Между людьми, окружавшими его, Гоголь видел то, что другой не увидит, если его не толкнут носом в ту сторону, куда смотреть. Какой ряд занимательнейших наблюдений потребен был для того, чтоб в уме писателя сложился характер Селифана, Мижуева, не говорю об Ноздреве и Чичикове. А я сижу полдня между людьми нравственно уродливыми, истинно пошлыми, занимательными каждый в сфере своих действий, и ничего не могу высмотреть.
Последнее, впрочем, несправедливо: я разгадал частичку этих людей, знаю их интересы, слабые струны их характера, если б захотел, мог бы сделаться приятелем каждого из них и выведать много интересных подробностей, да что толку из всего этого. Я вполне убежден, что нет на свете ничего, что б не было достойным кисти или пера художника, но я тоже убежден в том: чтоб верно изобразить какой-нибудь предмет, надобно его или любить или ненавидеть.

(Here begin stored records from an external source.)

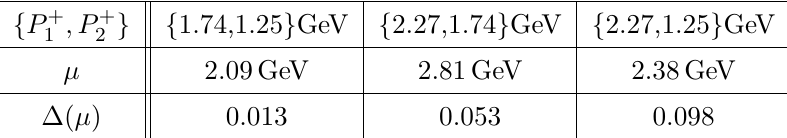
Table 2 . Shifts ∆( µ ) for the CS kernel K ( b, µ ) , as used in this work, to evolve the CS kernel from q 2 P + to µ = 2 GeV µ = P + 1 2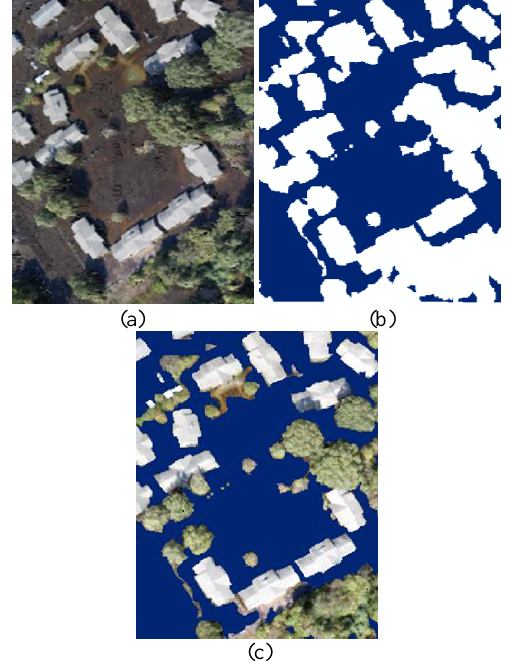
Figure 5. (a) 3D flood map (SfM); (b) FCN-8s extraction result; (c) Overlaid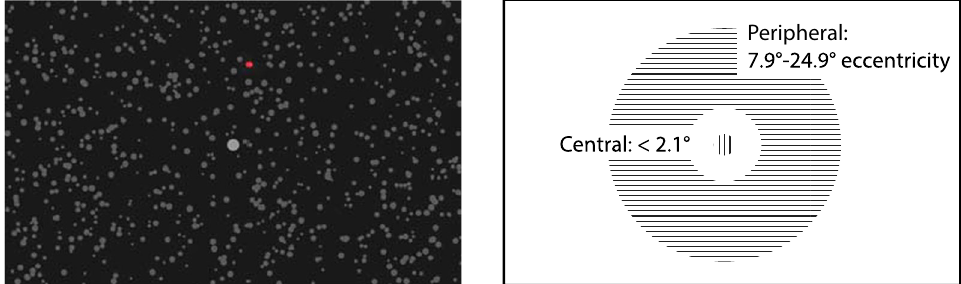
Fig. 2 The Sustained Attention to Response Task (SART). Subjects fixated at a center point and a field of random dots rotated around the center. At random intervals, a red/green dot would appear either in the central region or the peripheral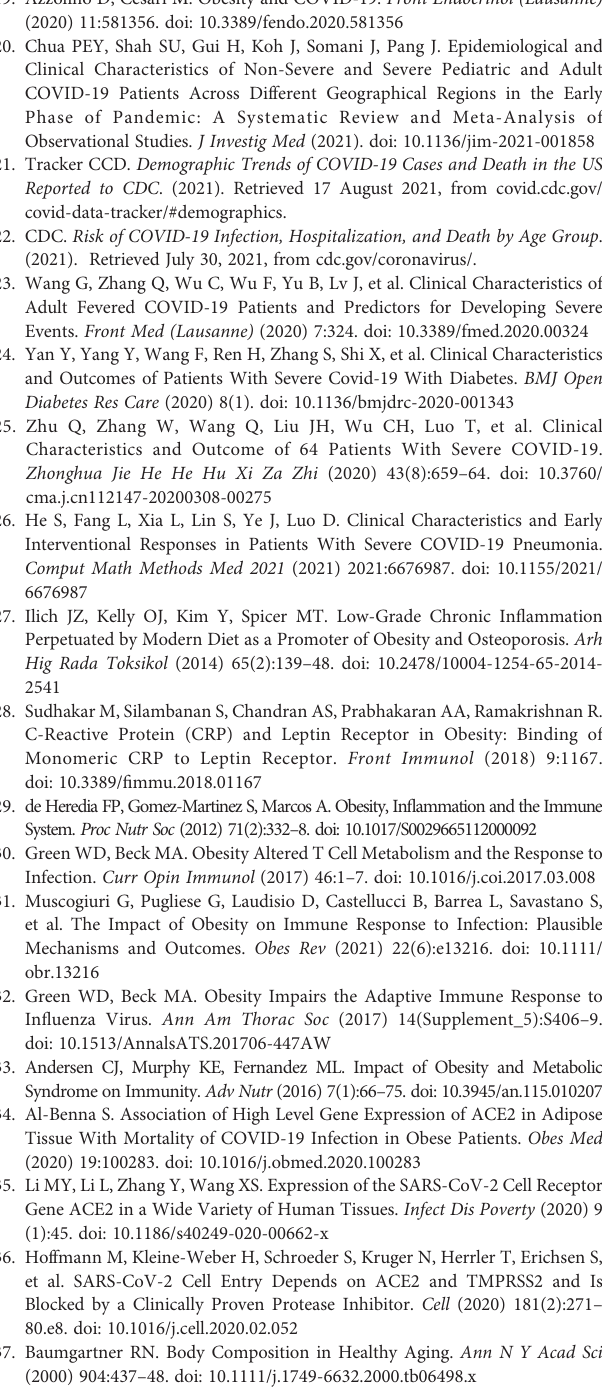
Supplementary Table 7 | Correlation and Simple linear regression values of humoral immunity against SARS-CoV-2. Supplementary Table 8 | Correlation and Simple linear regression values of the frequency of CD4+ and CD8+ T cells secreting various cytokines in response to anti-CD3/CD28 stimulation in young and aged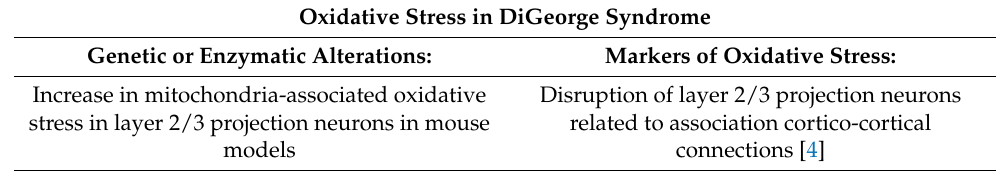
Table 1. Relations between genetic or enzymatic alterations and markers of oxidative stress in patients affected by DGS. Oxidative Stress in DiGeorge Syndrome Genetic or Enzymatic Alterations: Markers of Oxidative Stress: Increase in mitochondria-associated oxidative Disruption of layer 2/3 projection neurons stress in layer 2/3 projection neurons in mouse related to association cortico-cortical connections [4] models Overproduction of modified proteins such as Met sulfoxide from Met, indole-3-lactate from Inhibition of Complex IV, Complex V and Trp and aminomalonate creatine kinase [8] Overproduction of hexoses such as 5-hydroxymethyl-2-furanoic acid and hexuronic acid in children Inhibition of superoxide dismutase 2 (SOD2) [29,30] Loss of DGCR8 gene in animal models Increase in ROS [29,30] Accelerated senescence [29,30] Loss of TXNRD2 gene in children Reduction in antioxidant defense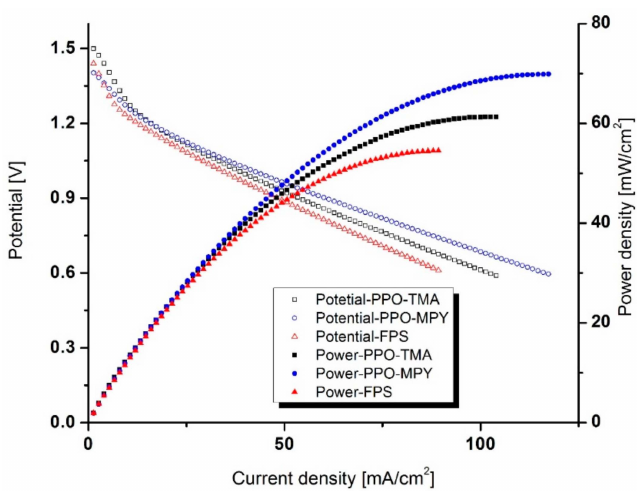
Figure 8. Polarization characteristics of the cells with various separators of PPO–MPY, PPO–TMA, and filter paper-based separator (FPS).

Гоголь любил тот мир, который он описывал, любил его так, как мы любим пустого, но забавного человека,-- он наблюдал за миром этим с той же любовью, с какою Карр наблюдал за букашками и растениями своего сада. Лермонтов, Пушкин и великий Байрон глядели на окружающий их мир с гневом и отвращением. Гёте, которого называют холодным, был не потому всеобъемлющ, что был холоден, а потому, что в душе его равно помещались обе стороны взгляда на жизнь: и любовь, и негодование.
В характере Гёте, каким воображаю я его, нахожу я сходство с моим характером. Я вовсе не бесчувствен, холодность моя к внешнему миру происходит оттого, что во мне слишком много чувства, не глубокого, но разнообразного. Это-то разнообразие и вредит мне,-- изведавши в миниатюре многое, я даю отзыв на многое, но дело в том, что могучести в душе недостает. Я способен понимать и благородные стремления, и грубый разврат, и бескорыстный труд с его сладостью, и полный эгоизм с индифферентизмом,-- я люблю и природу, и науку, и людей, и самого себя, но все эти побуждения проявляются слабо, чуть слышно, незаметно. Надобно бы написать целую книгу о вреде энциклопедического воспитания.